- [Extracted entries]:
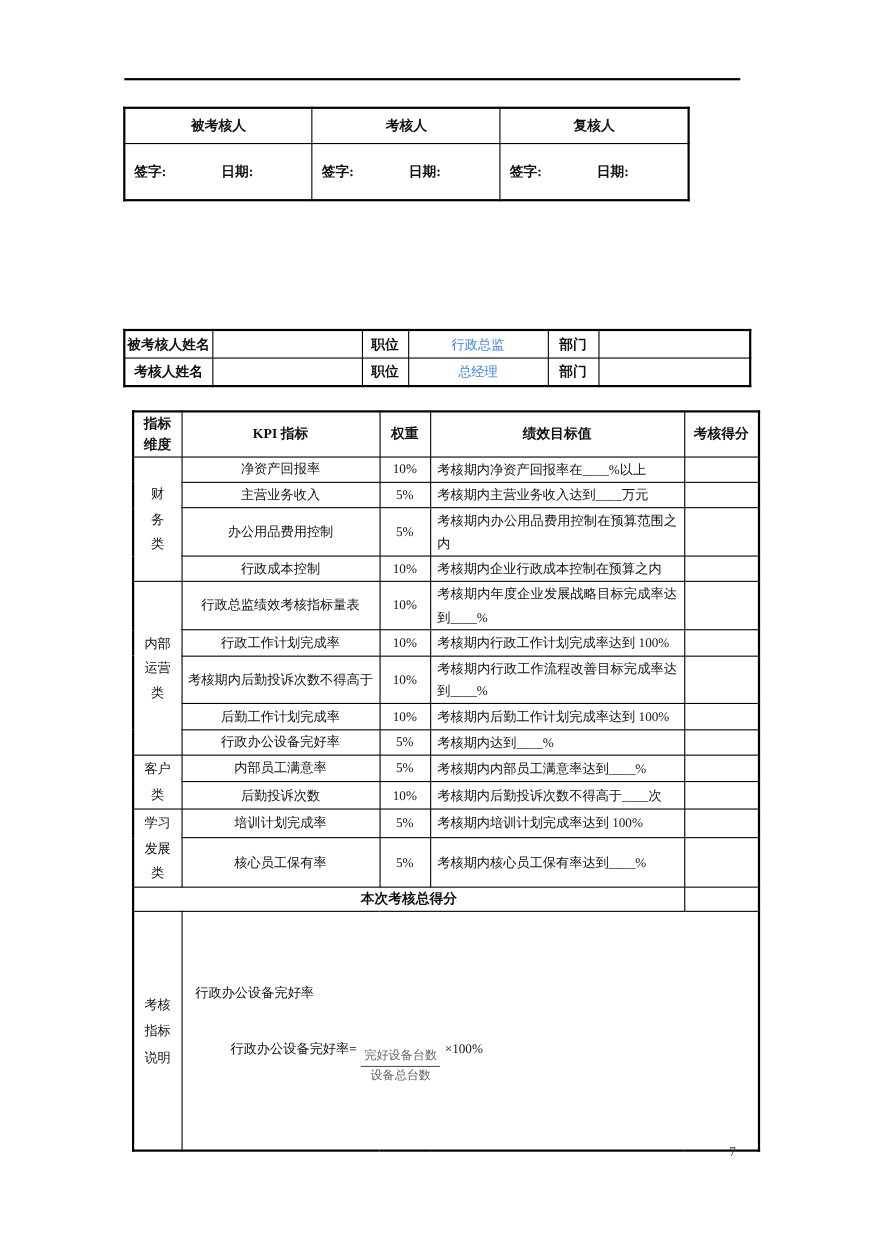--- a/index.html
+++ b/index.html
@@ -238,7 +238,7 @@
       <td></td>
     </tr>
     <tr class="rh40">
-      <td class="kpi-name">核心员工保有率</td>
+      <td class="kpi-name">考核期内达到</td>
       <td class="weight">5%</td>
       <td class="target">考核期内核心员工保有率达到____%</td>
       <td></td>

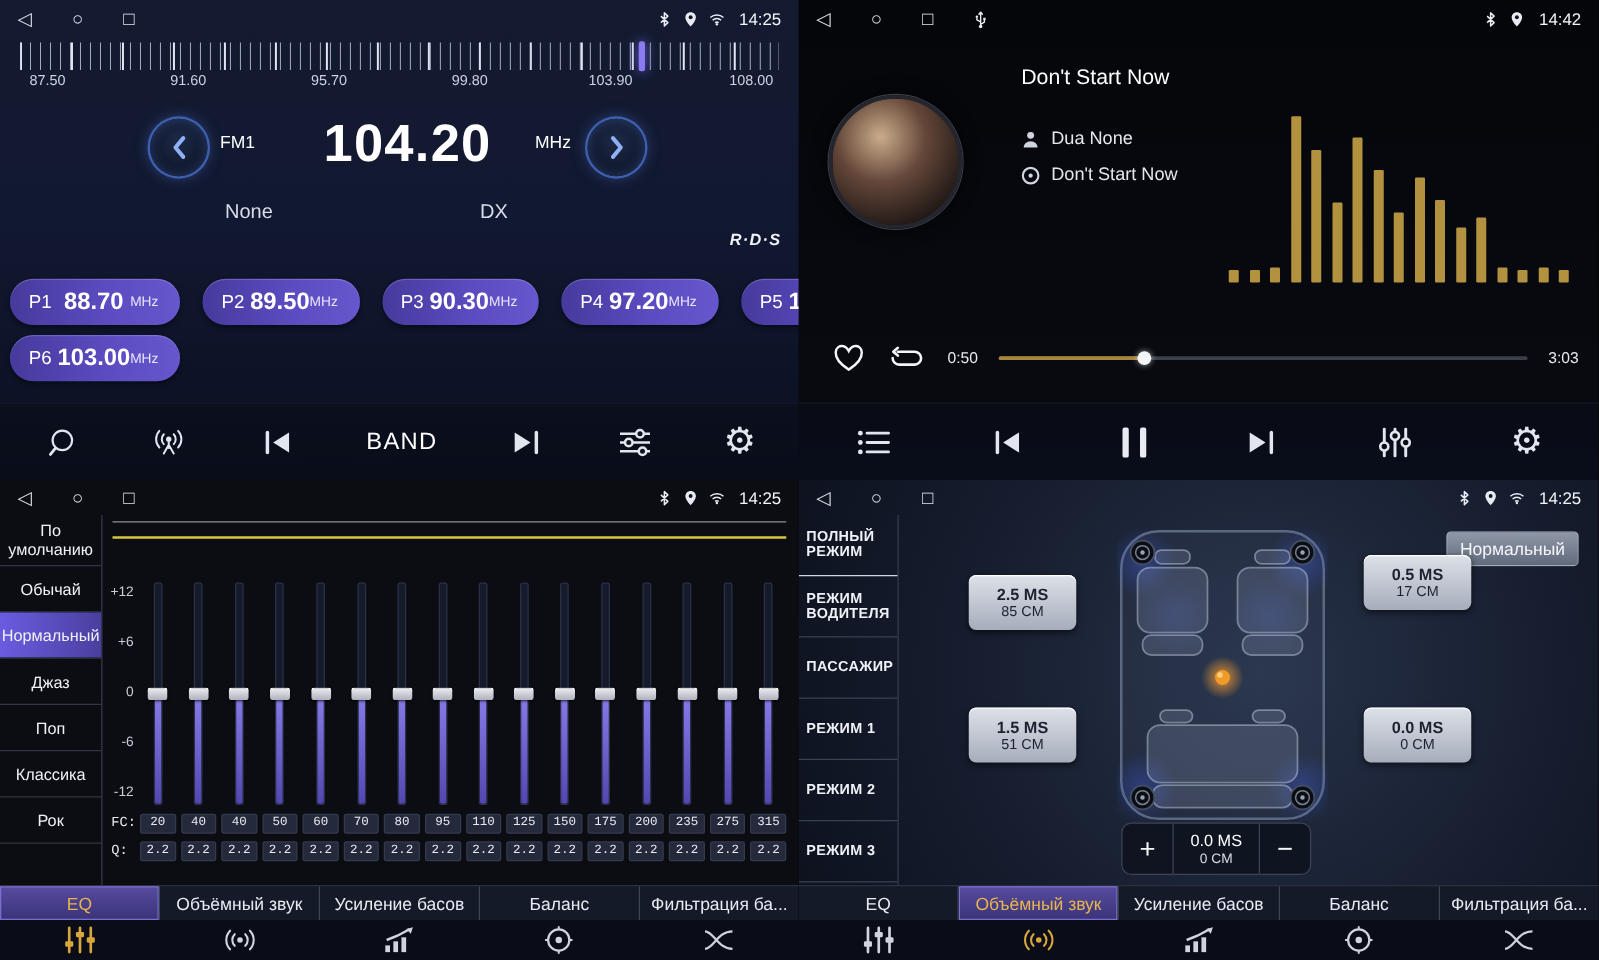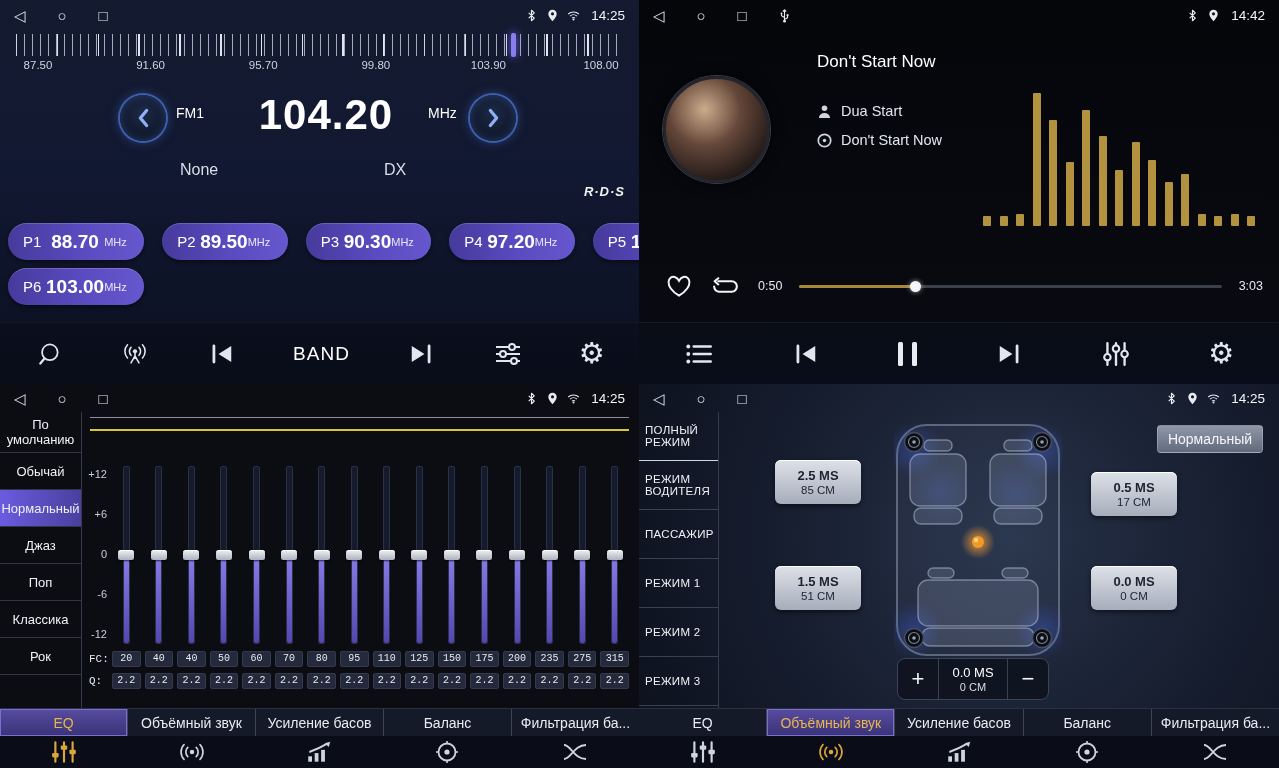--- a/index.html
+++ b/index.html
@@ -327,7 +327,7 @@
             <circle cx="7" cy="4" r="2.6" fill="currentColor"></circle>
             <path d="M1.8 13 a5.2 4.6 0 0 1 10.4 0 Z" fill="currentColor"></path>
           </svg>
-        <span>Dua Start</span>
+        <span>Dua None</span>
       </div>
       <div class="meta albumrow">
         <svg class="mico" viewBox="0 0 14 14">

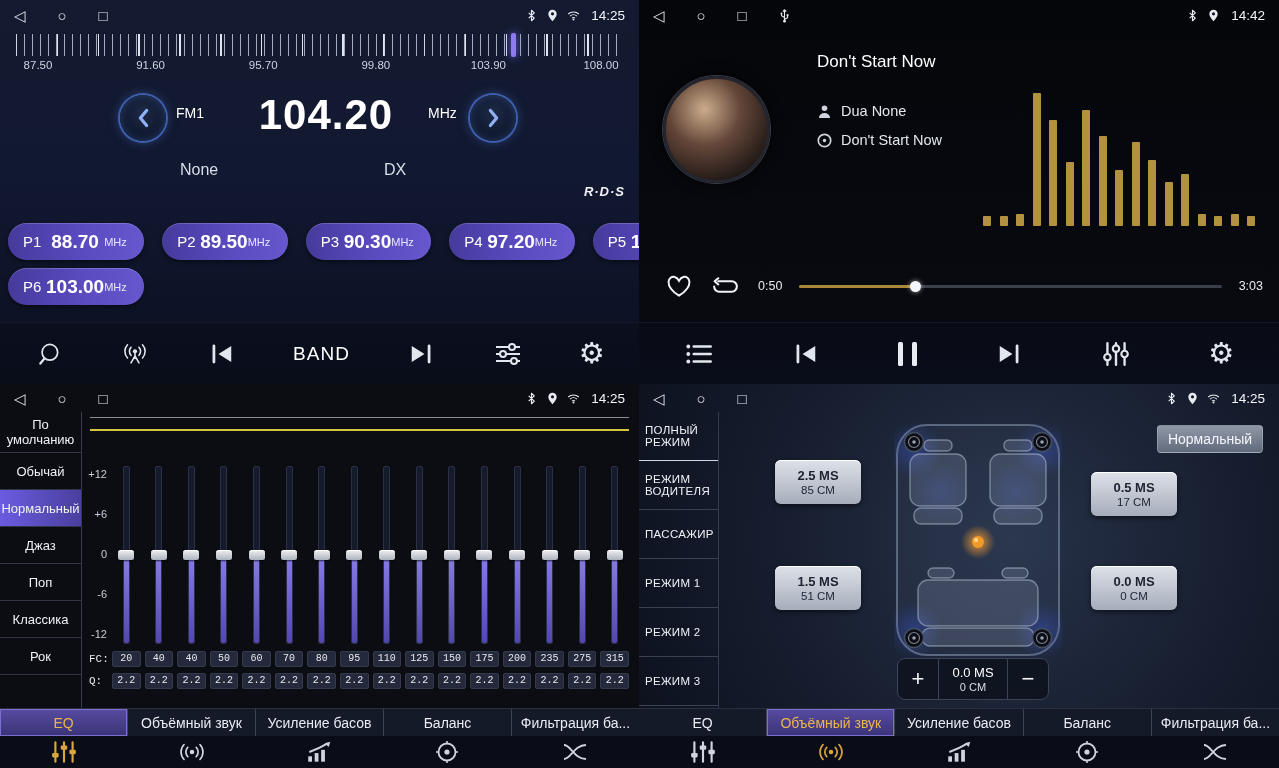--- a/index.html
+++ b/index.html
@@ -94,7 +94,7 @@
     padding:5px 3px; font-size:13px; color:#eef1f6; border-bottom:1px solid #303646; cursor:pointer; }
   .sideitem.sel { background:linear-gradient(90deg,#6a5ce0 0%,#4a3f9e 100%); }
   .sf-side .sideitem { justify-content:flex-start; text-align:left; padding:6px 6px; min-height:49px;
-    font-size:11.5px; font-weight:normal; letter-spacing:.3px; border-bottom:1px solid #3a4152; }
+    font-size:11.5px; font-weight:bold; letter-spacing:.3px; border-bottom:1px solid #3a4152; }
   .sf-side .sideitem.activemode { border-bottom:1.5px solid #cfd6e4; }
   .mainarea { grid-area:main; position:relative; }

- [Problem requirements]:
Go through the entries and filter for lines holding the word "letter"; copy each match.

- [Response for this exercise]:
-    font-size:11.5px; font-weight:normal; letter-spacing:.3px; border-bottom:1px solid #3a4152; }
+    font-size:11.5px; font-weight:bold; letter-spacing:.3px; border-bottom:1px solid #3a4152; }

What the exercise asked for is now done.